Several participants in a email discussion about a statement from the International Campaign to Abolish Nuclear Weapons (ICAN) thought that its statement about the collapse of the INF Treaty should have put the blame on the USA, and not on both the USA and Russia. Below, I copy my opinion as I expressed it in that same discussion:

It seems to me that the essence of ICAN's statement about the situation after the USA has withdrawn from the INF Treaty, is the question: what is to be done now? And ICAN's answer is that the European leaders, and leaders all around the world, should step up and join the UN Treaty on the prohibition of the nuclear weapons (TPNW). With this I fully agree. (In order to convince yourself that this is what ICAN said, you may want to take a second look here.)

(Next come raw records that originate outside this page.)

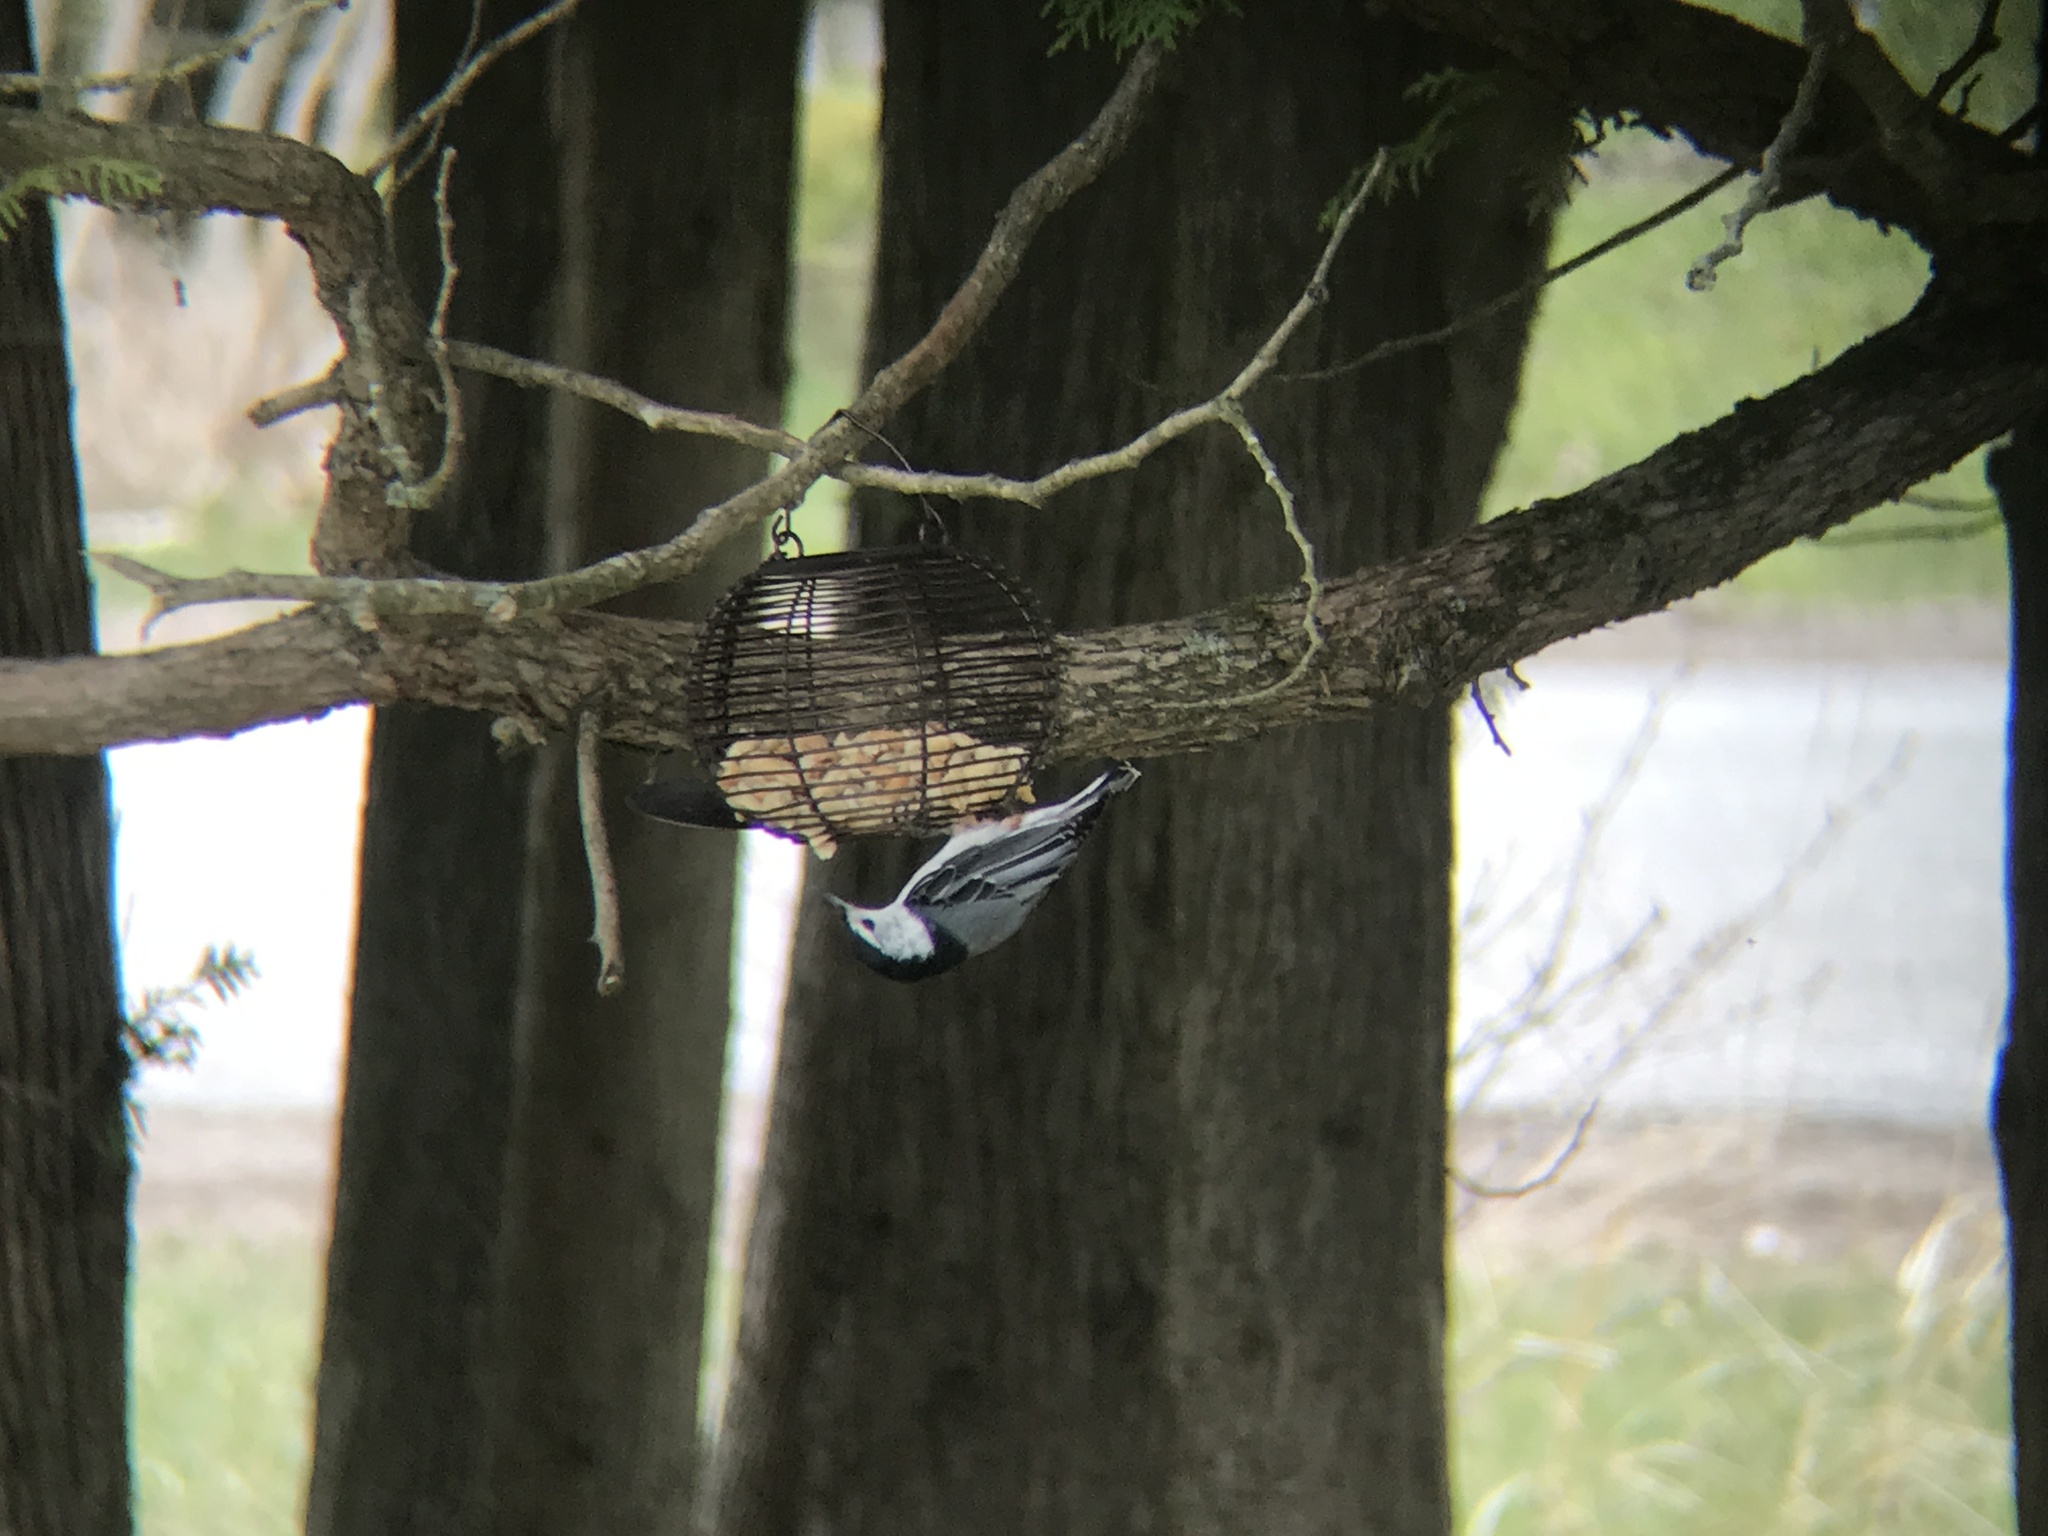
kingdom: Animalia
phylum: Chordata
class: Aves
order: Passeriformes
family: Sittidae
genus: Sitta
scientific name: Sitta carolinensis
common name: White-breasted nuthatch
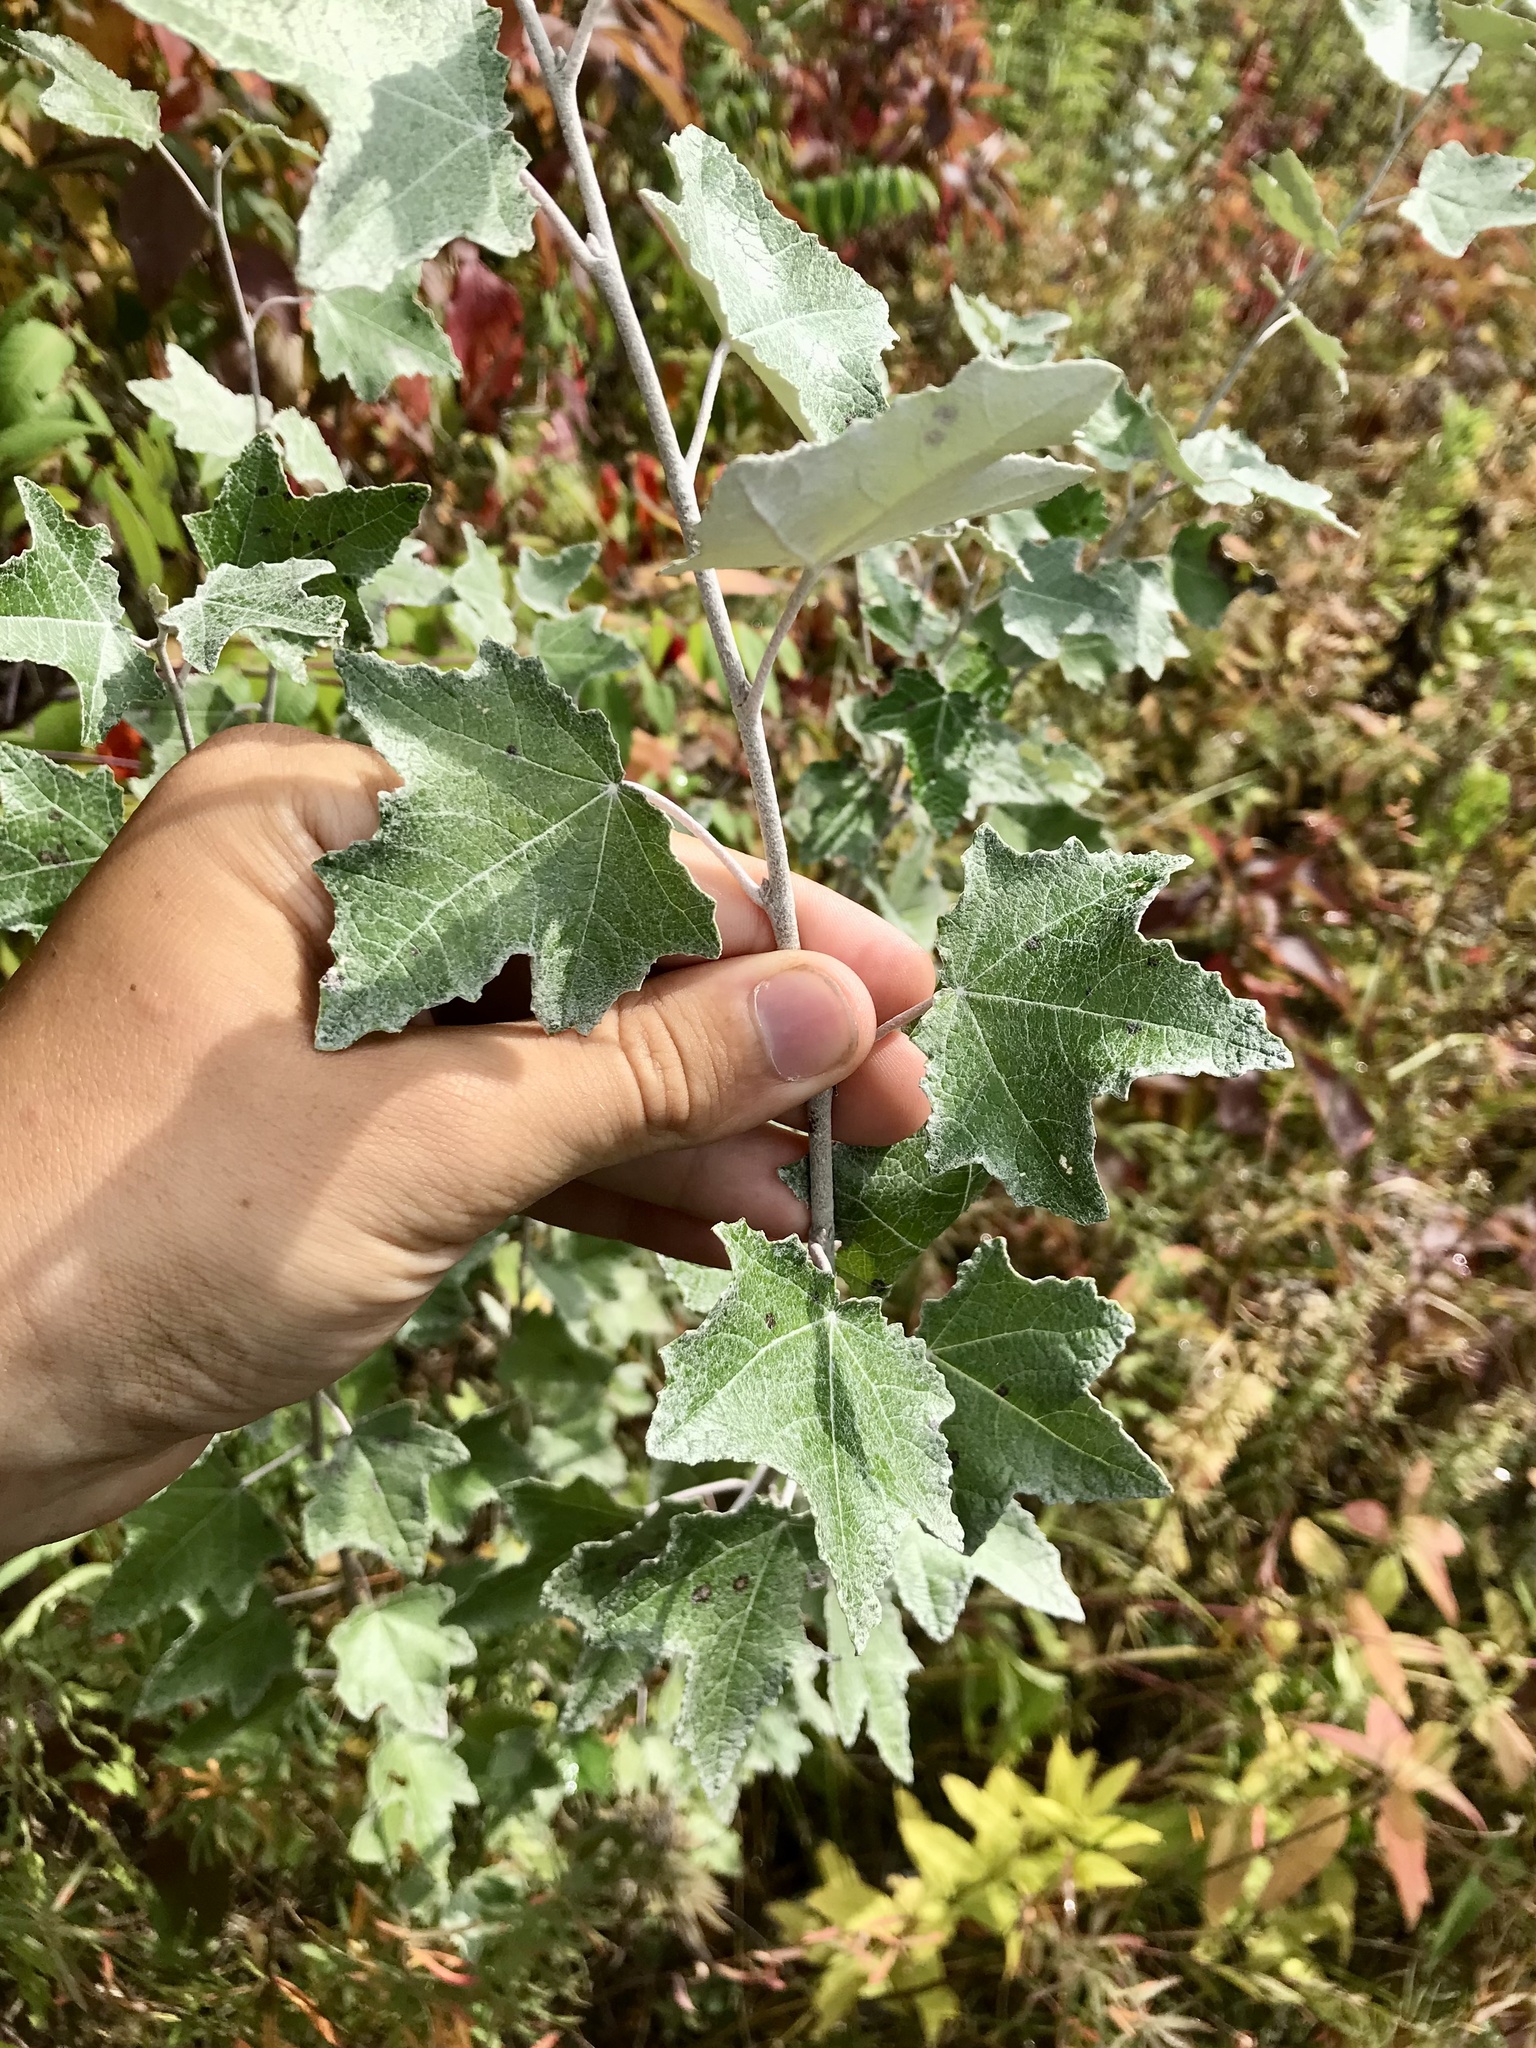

The Swedish Socialdemocratic+Greens government recently (13 July) announced that it will not ratify the TPNW. This was actually as bad news as the breakdown of the INF, at least for us in the Nordic countries. For decades, we believed in the good spirit (in favour of nuclear disarmament) of the Swedish governments, but look how they put us down! Yet the Swedish people is certainly in favour of ratifying the aforementioned UN Treaty. Almost 9 out of 10 Swedes actually said so in an opinion poll 2017. So it is this contradiction between the sound and rational instinct in favour of nuclear abolition on the side of the people, and the sick and irrational behaviour of the political system and its media, that we need to understand and develop.

Perhaps the time has come for social and political movements, including the peace movement, to focus more on abolishing the nuclear weapons than on reducing the emissions of carbon dioxide? Above all, it is necessary to explain the extent to which the ecological crisis is a consequence of the global war economy, of which the nuclear wepons systems are like the top of the iceberg.